Once every line in the data below has been checked for "down", give the number of lines that hold it, and only that.

#### TASK INPUT ####

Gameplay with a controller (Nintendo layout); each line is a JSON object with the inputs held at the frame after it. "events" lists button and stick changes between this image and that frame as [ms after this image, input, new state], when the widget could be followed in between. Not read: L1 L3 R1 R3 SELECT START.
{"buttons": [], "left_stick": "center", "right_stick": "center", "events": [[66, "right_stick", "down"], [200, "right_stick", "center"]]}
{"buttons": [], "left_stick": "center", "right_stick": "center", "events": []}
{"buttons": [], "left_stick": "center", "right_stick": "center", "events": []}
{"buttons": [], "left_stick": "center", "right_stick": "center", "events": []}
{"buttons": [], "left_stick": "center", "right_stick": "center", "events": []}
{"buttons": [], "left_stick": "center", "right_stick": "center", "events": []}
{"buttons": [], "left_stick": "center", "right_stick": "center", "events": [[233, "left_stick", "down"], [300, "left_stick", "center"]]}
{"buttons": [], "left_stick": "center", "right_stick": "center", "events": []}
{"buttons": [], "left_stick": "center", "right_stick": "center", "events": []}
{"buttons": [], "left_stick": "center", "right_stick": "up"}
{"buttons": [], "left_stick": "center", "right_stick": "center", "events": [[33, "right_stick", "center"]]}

####

EXERCISE SOLUTION — 2